Unfulfilled


"Unfulfilled" is the ninth episode of the twenty-second season of the American animated television series South Park. The 296th overall episode of the series, it premiered on Comedy Central in the United States on December 5, 2018. It is the first of a two-part story arc that concludes the season.
The episode centers upon the decision by the corporate retailer Amazon to choose the town of South Park as the location for its new fulfillment center, a reference to the 2018 competition among various U.S. cities to be chosen as the second headquarters of that company. While the development is a boon for those in the town who enjoy purchasing from the retailer, working conditions there lead to a strike, which leads to a visit to the town by Amazon founder and CEO Jeff Bezos, who is depicted as one of the alien Talosians from the original 1965 Star Trek pilot "The Cage |The Cage".

Plot

South Park fourth grader Butters Stotch looks forward to the town's bike parade, where he hopes to win first prize. He purchases accessories to decorate his bicycle, but his father, Stephen, who recently began working at the Amazon fulfillment center as a floor manager, worries that his family’s frequent purchases on that website are driving it deeper into debt. In addition, many local businesses have closed since the center opened, due to the public's preference for buying things online.
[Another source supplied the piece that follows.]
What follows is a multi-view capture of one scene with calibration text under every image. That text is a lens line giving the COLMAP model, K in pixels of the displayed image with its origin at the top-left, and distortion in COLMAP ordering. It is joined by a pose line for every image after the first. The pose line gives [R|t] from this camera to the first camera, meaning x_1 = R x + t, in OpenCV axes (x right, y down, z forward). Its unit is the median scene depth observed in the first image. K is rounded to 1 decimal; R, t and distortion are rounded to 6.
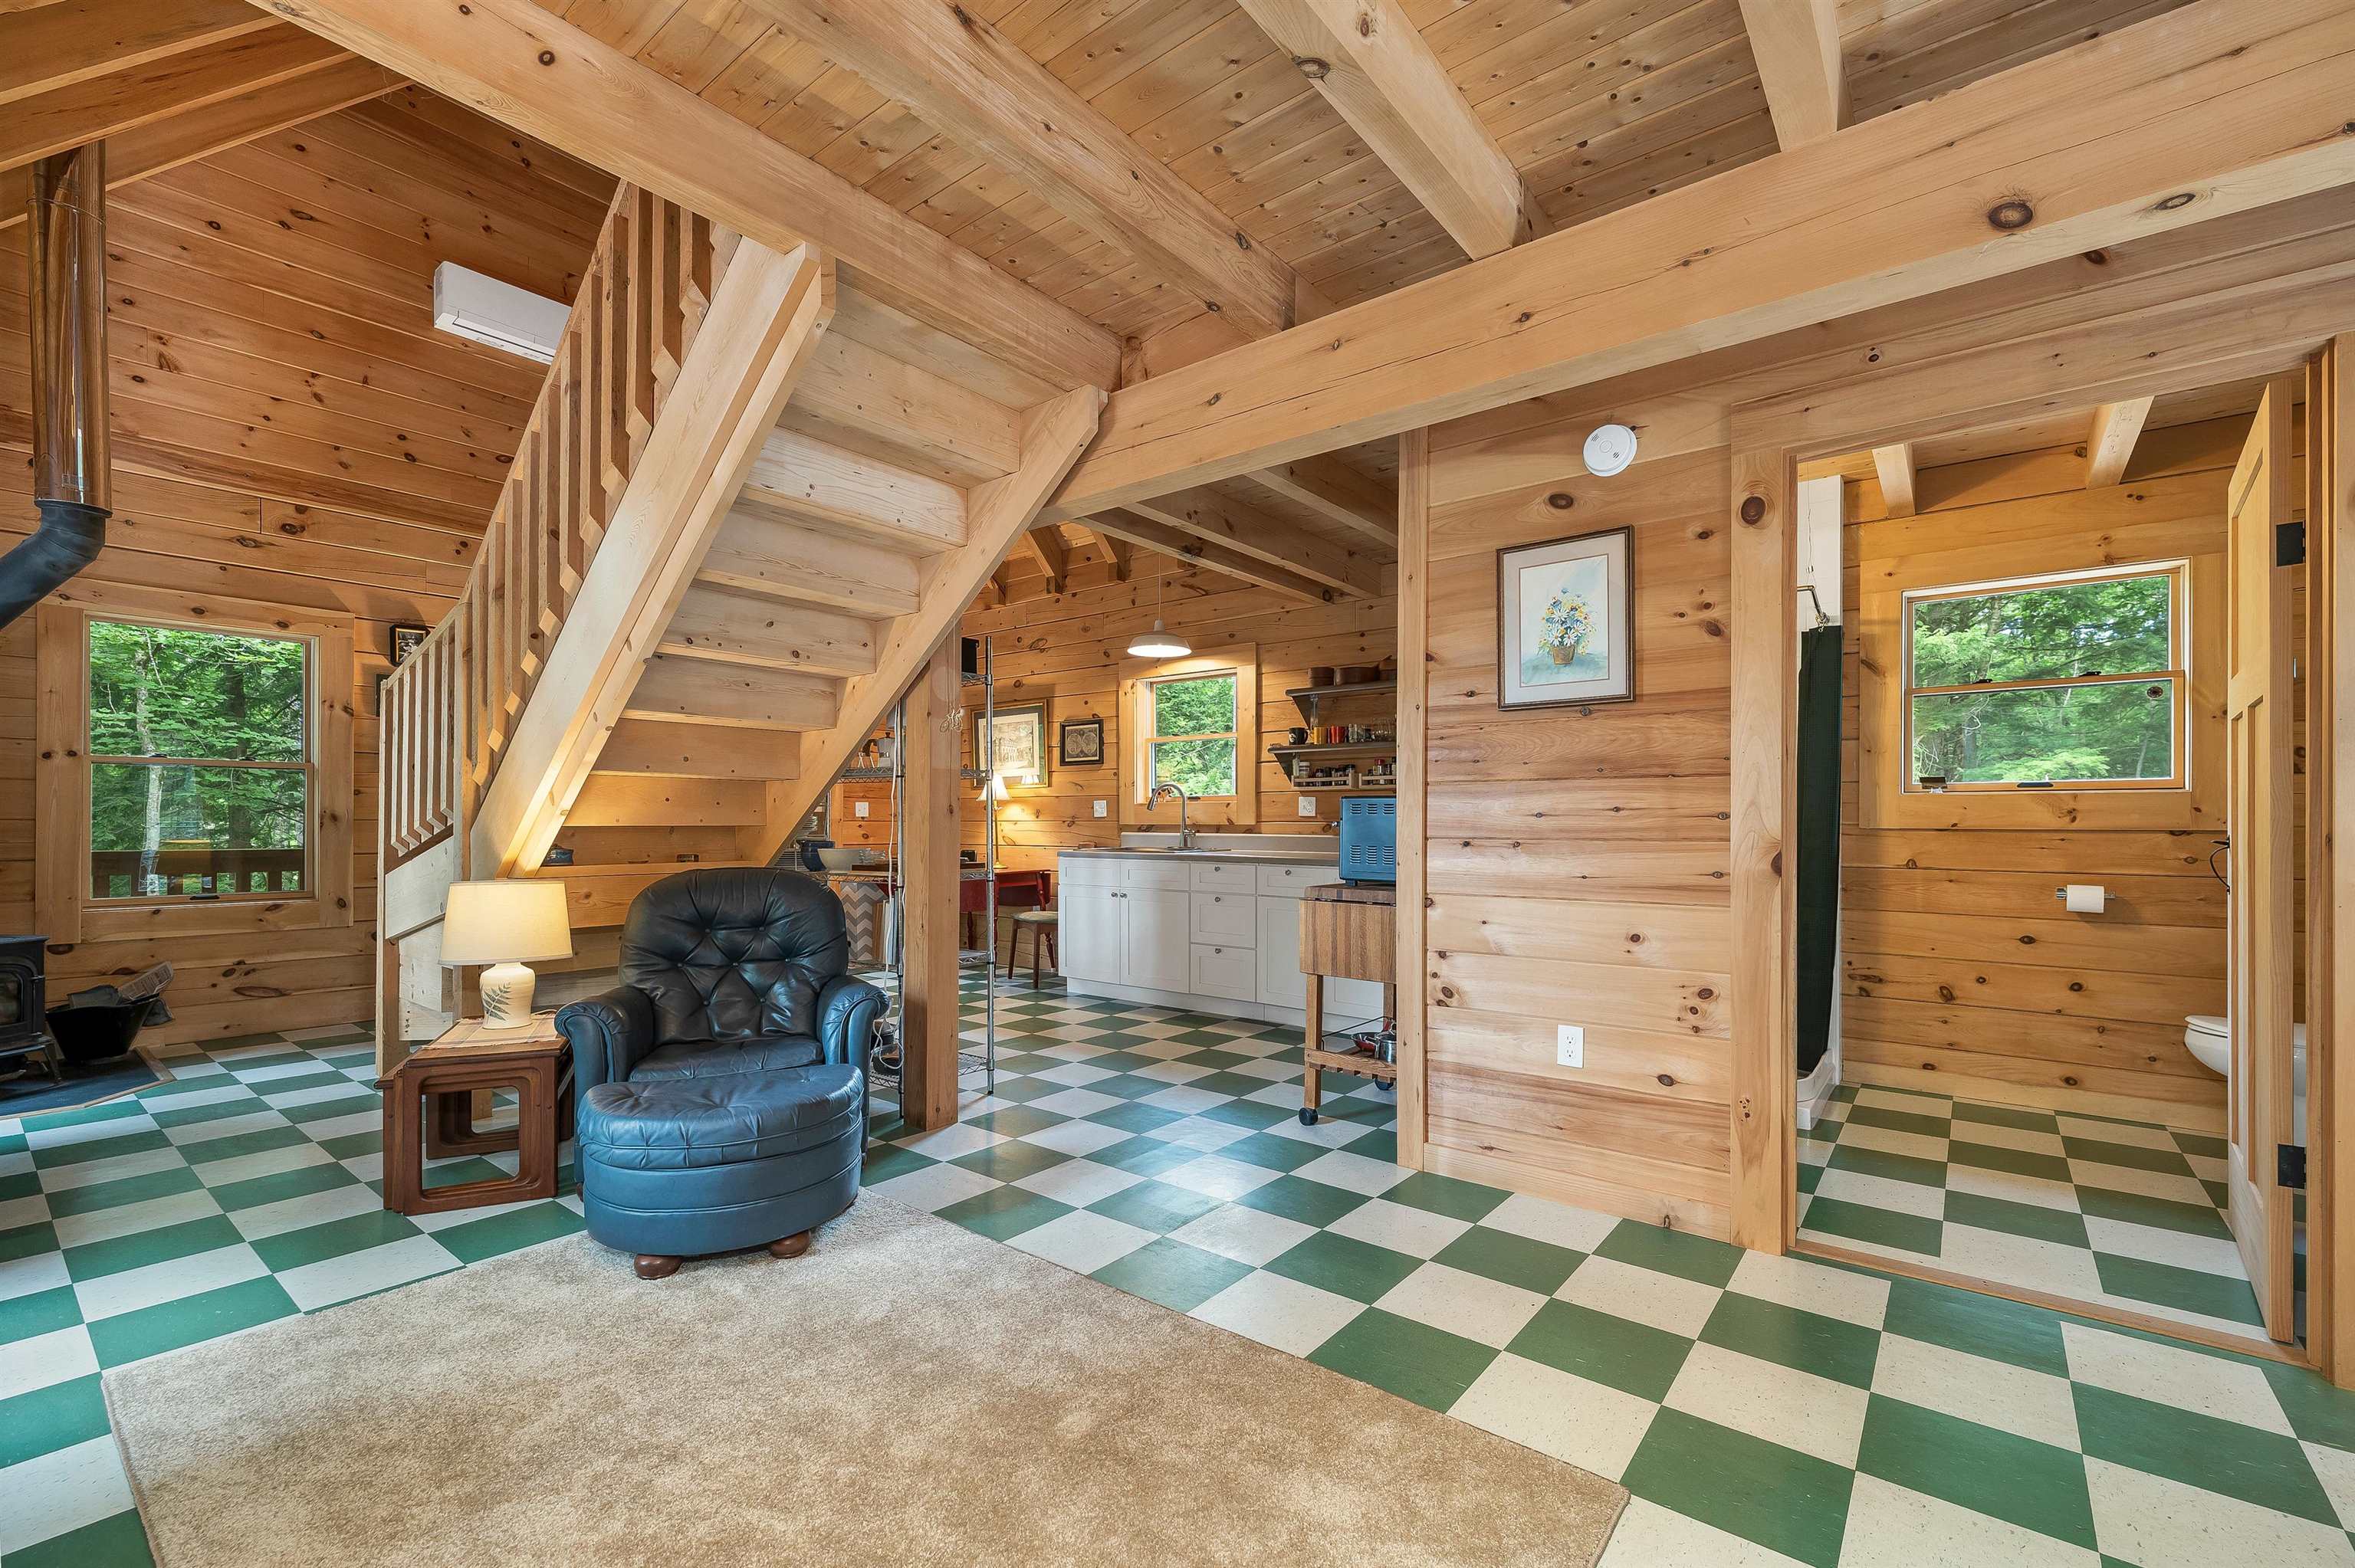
lens RADIAL K [[983.6, 0, 1188.5], [0, 983.6, 816.2], [0, 0, 1]] dist [0.003246, -0.000563]
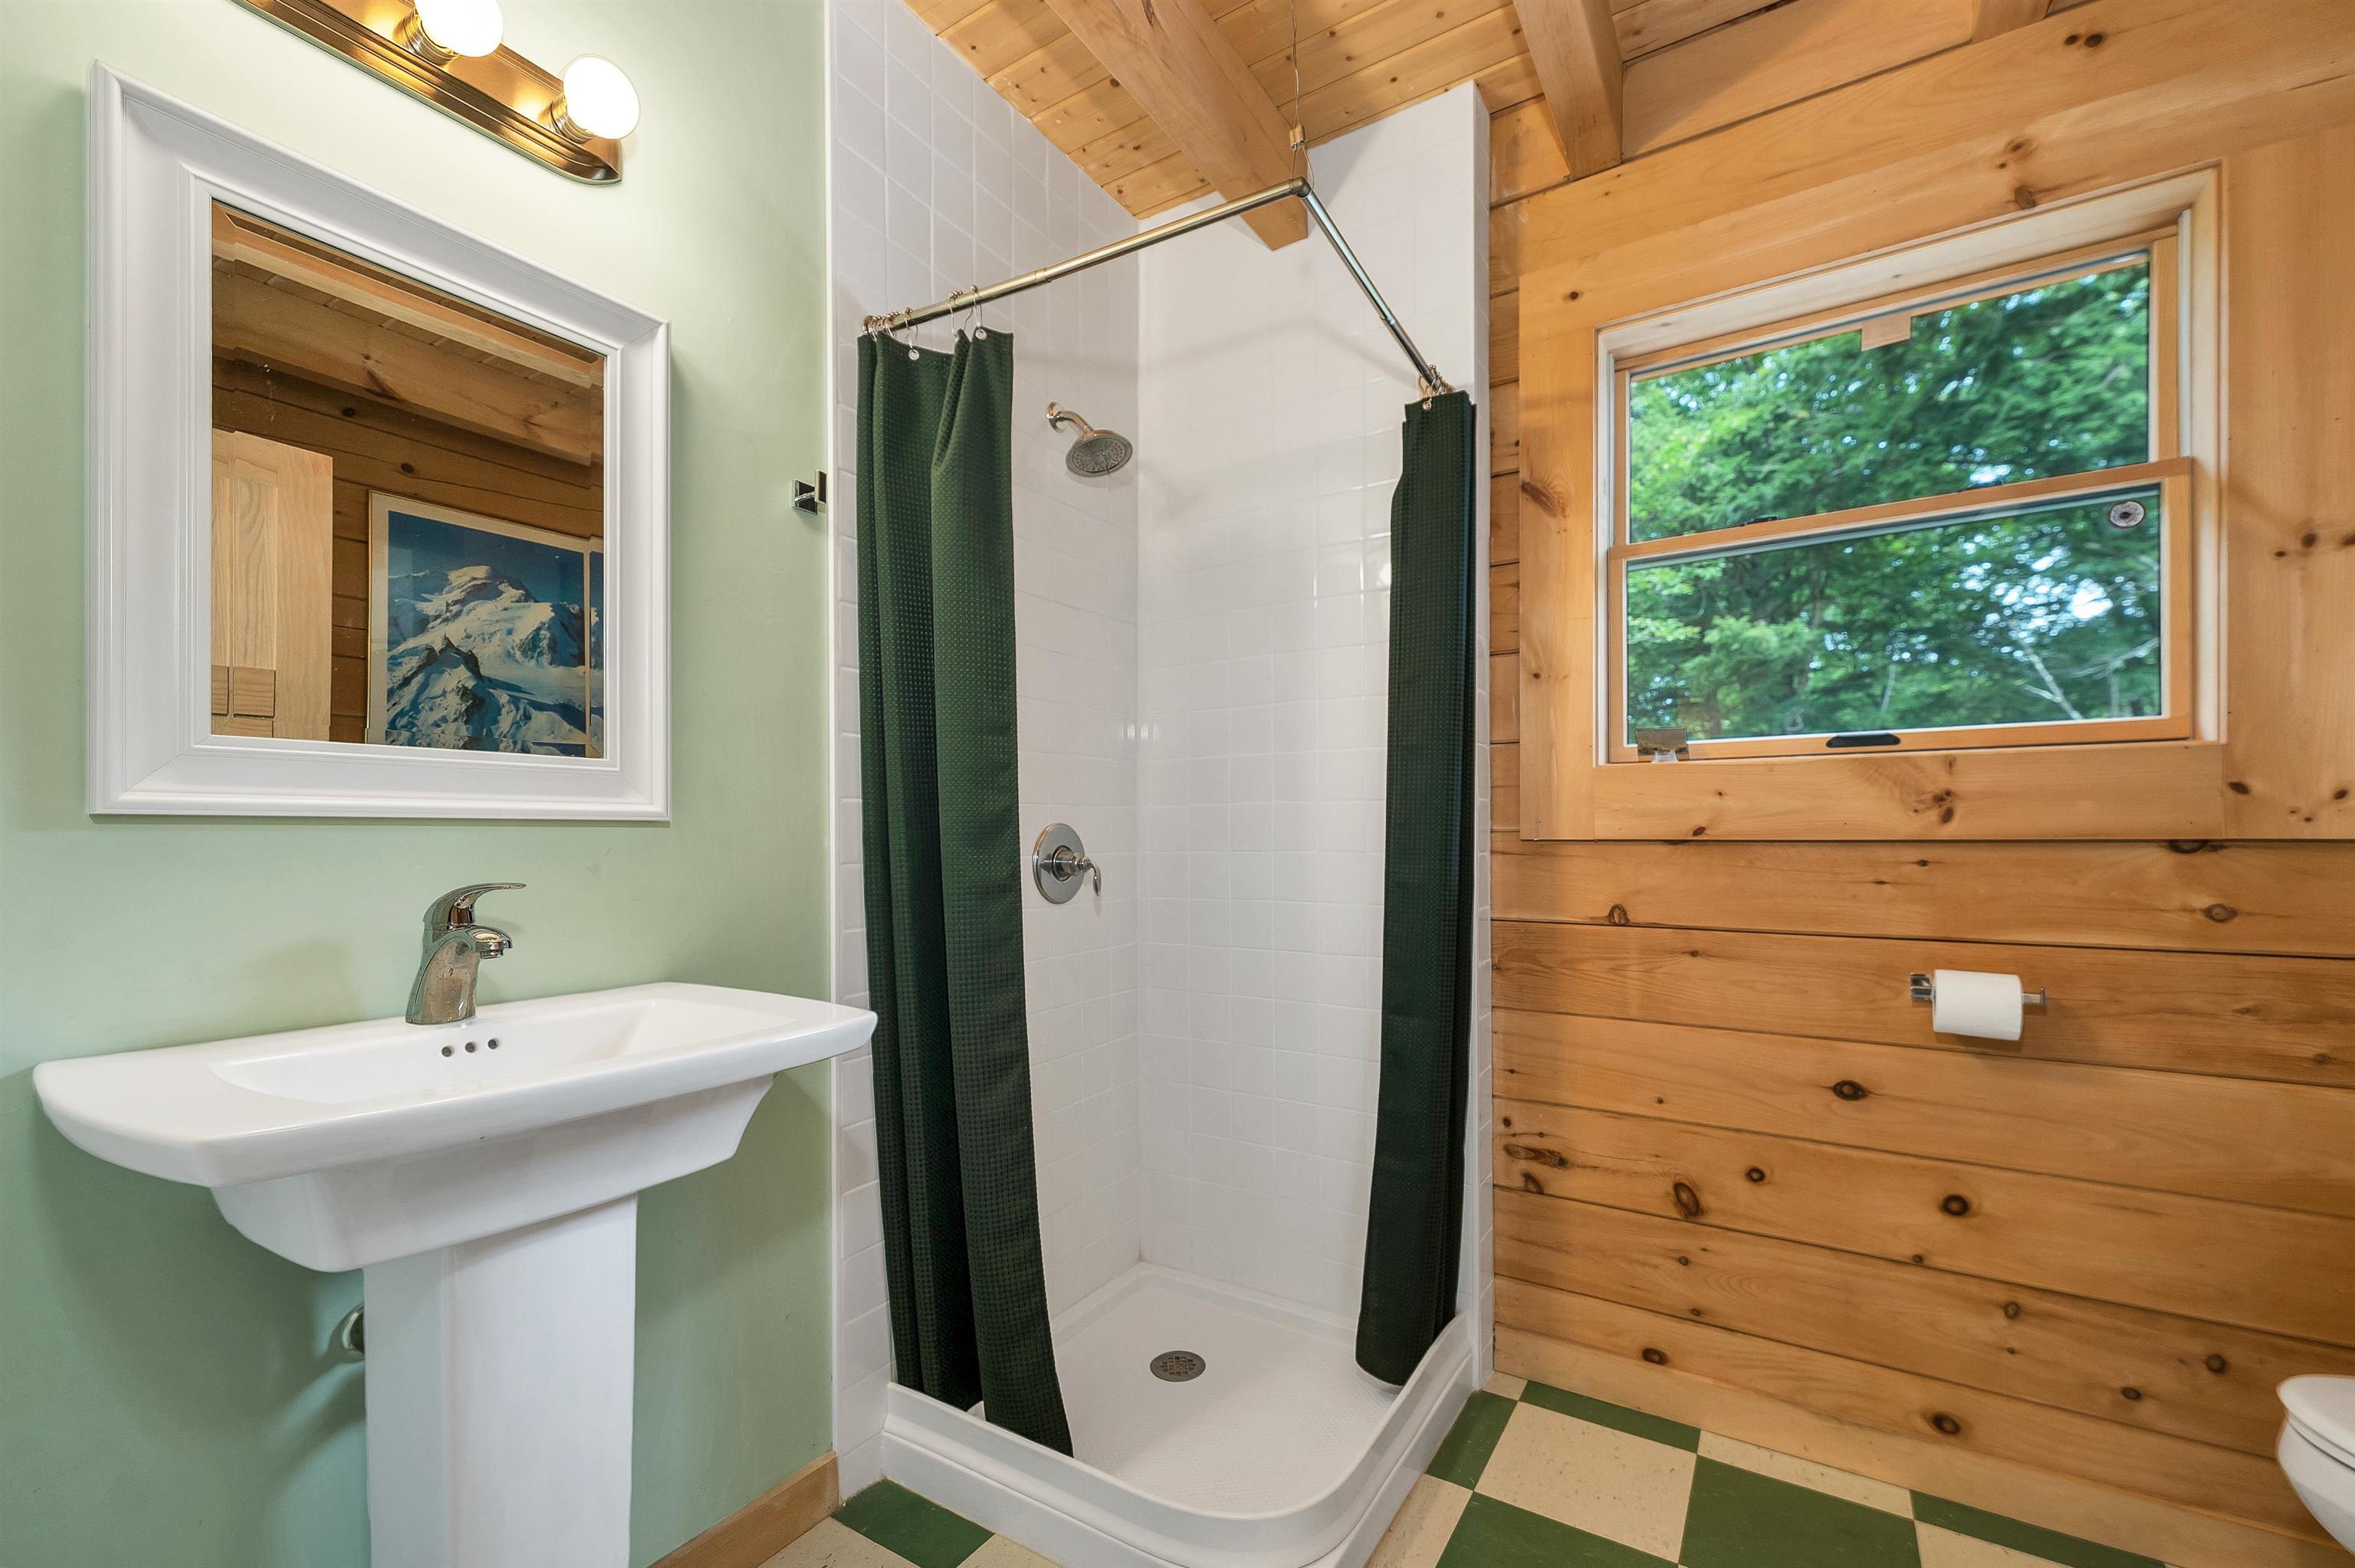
lens RADIAL K [[983.6, 0, 1167.6], [0, 983.6, 831.3], [0, 0, 1]] dist [0.003246, -0.000563]
pose [[0.995068, -0.007288, 0.098928, 0.490166], [0.007179, 0.999973, 0.001462, 0.006613], [-0.098935, -0.000744, 0.995094, 0.574968]]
Stephen's co-worker, Josh Carter, is accidentally grabbed by a sorting robot and compressed into a small package, which Amazon blames on "human error." This outrages the facility's boxers, who go on strike, shutting down the fulfillment center, and delaying the fulfillment of the public's orders. Members of the public form a counter-protest urging the boxers to return to work so that they can receive their purchases. Jeff Bezos, the founder and CEO of Amazon, appears at South Park City Hall, where he is depicted similarly to the lead Talosian from the original 1965 Star Trek pilot "The Cage". He complains about the strike to Mayor McDaniels, who had assured him that the town was the perfect location for the center. Angered that Amazon orders throughout Colorado are not being fulfilled, he threatens to close her Amazon Prime account if she does not help him get the strikers back to work. When the company closes the strikers' Prime accounts, this creates a conflict for Stephen, who is torn between providing for his family and supporting his coworkers. Bezos and McDaniels observe this and other developments in the situation through cameras in citizens' Amazon Echo smart speakers.

Butters' friends, Kenny McCormick, Eric Cartman, Stan Marsh and Kyle Broflovski, are initially dismissive of his interest in the bike parade. They reevaluate their view of it, however, upon encountering Larry Zewiski, the haughty winner of a previous parade, and see how popular his victory made him. Desiring to win the prize as a group, they decide to enter four bikes into the parade under a single theme. When the strike impedes their ability to buy accessories for their bikes, however, they go to the local mall, but find it dilapidated and populated solely by zombie-like employees who cannot provide the diverse inventory that online merchants offer. Stan contacts Bezos, and says that the mall zombies will work as boxers at the fulfillment center if Bezos ships their bike parade-related purchases to them first. Bezos agrees to this, and when the strikers learn of this, Josh, still permanently stuck in a small box, decides to lead them to revolution.

Reception

Jesse Schedeen of IGN rated the episode a 8.2 out of 10, stating that he enjoyed the science-fiction elements woven into the plot, including the depiction of Jeff Bezos as "basically a mash-up of the Talosians from Star Trek and the aliens from The Twilight Zone episode 'To Serve Man.' All in all, a more satisfying take on a controversial billionaire than last season's lukewarm Mark Zuckerberg parody."
John Hugar of The A.V. Club gave the episode a grade of A-, and said of the political themes of the story, "Perhaps Trey and Matt realized the arguments they were making were more left-wing than what they had been previously known for."